- **Exercise instructions**: Check every line below for the word "Absolution" and copy each one that has it.

── Data shown

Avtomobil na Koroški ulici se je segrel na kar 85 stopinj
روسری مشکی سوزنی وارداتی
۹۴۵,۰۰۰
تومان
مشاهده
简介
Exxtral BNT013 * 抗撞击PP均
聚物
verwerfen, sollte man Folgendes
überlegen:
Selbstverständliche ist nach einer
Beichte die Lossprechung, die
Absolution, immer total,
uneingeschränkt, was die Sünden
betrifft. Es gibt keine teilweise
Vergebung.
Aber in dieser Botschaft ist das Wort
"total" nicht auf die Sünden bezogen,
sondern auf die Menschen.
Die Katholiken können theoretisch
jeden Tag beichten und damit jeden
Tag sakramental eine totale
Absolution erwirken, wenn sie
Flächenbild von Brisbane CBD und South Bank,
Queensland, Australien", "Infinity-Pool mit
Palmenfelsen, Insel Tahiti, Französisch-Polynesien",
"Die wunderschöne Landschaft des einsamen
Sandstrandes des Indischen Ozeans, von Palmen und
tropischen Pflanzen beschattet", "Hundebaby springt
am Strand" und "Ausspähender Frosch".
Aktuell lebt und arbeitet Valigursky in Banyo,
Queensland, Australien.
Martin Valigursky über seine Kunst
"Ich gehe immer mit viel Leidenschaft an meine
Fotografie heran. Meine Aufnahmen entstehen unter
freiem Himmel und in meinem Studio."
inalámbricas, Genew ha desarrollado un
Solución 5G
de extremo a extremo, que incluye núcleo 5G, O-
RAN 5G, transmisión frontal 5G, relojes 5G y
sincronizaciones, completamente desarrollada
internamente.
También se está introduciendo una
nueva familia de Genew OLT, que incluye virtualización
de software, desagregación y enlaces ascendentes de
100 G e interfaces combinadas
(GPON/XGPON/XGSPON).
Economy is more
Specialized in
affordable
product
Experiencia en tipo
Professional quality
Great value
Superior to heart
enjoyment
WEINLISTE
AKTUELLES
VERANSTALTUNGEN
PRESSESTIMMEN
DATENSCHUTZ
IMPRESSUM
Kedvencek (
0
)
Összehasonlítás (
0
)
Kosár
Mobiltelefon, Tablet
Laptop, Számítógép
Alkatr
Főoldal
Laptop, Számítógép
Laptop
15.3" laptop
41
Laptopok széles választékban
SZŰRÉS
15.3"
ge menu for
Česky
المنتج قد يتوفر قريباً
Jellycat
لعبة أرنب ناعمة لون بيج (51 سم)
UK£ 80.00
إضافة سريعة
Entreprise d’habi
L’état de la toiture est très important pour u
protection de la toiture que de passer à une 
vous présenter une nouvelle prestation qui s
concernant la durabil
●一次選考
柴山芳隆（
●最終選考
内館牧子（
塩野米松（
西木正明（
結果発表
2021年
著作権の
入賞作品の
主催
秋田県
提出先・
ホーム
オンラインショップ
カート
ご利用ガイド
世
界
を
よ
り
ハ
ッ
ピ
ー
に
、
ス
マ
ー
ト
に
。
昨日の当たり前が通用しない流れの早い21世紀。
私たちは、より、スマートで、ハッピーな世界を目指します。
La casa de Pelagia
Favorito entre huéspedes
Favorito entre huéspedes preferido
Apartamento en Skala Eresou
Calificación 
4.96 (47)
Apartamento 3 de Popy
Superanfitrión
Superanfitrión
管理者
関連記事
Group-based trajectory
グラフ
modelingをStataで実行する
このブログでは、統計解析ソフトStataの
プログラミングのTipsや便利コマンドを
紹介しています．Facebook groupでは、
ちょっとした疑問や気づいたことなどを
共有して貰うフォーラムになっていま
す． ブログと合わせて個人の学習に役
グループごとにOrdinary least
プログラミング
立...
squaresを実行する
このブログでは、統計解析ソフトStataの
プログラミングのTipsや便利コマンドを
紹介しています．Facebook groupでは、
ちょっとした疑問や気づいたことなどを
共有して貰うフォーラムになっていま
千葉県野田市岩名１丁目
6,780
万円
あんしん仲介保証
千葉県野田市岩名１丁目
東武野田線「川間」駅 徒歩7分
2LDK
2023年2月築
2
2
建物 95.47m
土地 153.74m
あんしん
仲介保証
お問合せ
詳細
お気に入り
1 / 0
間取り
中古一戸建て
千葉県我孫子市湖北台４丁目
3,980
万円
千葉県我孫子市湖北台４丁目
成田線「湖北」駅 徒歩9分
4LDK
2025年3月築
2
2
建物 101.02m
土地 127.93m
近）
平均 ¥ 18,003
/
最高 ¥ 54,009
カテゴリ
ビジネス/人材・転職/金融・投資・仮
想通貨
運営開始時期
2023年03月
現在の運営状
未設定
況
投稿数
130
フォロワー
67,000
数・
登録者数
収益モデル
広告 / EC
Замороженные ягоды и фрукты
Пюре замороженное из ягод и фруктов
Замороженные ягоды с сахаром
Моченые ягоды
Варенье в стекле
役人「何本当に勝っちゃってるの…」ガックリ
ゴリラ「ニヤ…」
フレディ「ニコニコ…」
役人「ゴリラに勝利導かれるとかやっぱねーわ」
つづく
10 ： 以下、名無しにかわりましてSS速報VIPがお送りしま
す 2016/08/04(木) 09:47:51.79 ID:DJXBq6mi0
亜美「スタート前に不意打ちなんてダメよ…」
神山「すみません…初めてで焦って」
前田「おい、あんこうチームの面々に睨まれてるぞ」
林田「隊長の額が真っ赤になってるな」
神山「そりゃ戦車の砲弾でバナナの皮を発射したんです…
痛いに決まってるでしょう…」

────

- **Result of the exercise**:
Absolution, immer total,
Absolution erwirken, wenn sie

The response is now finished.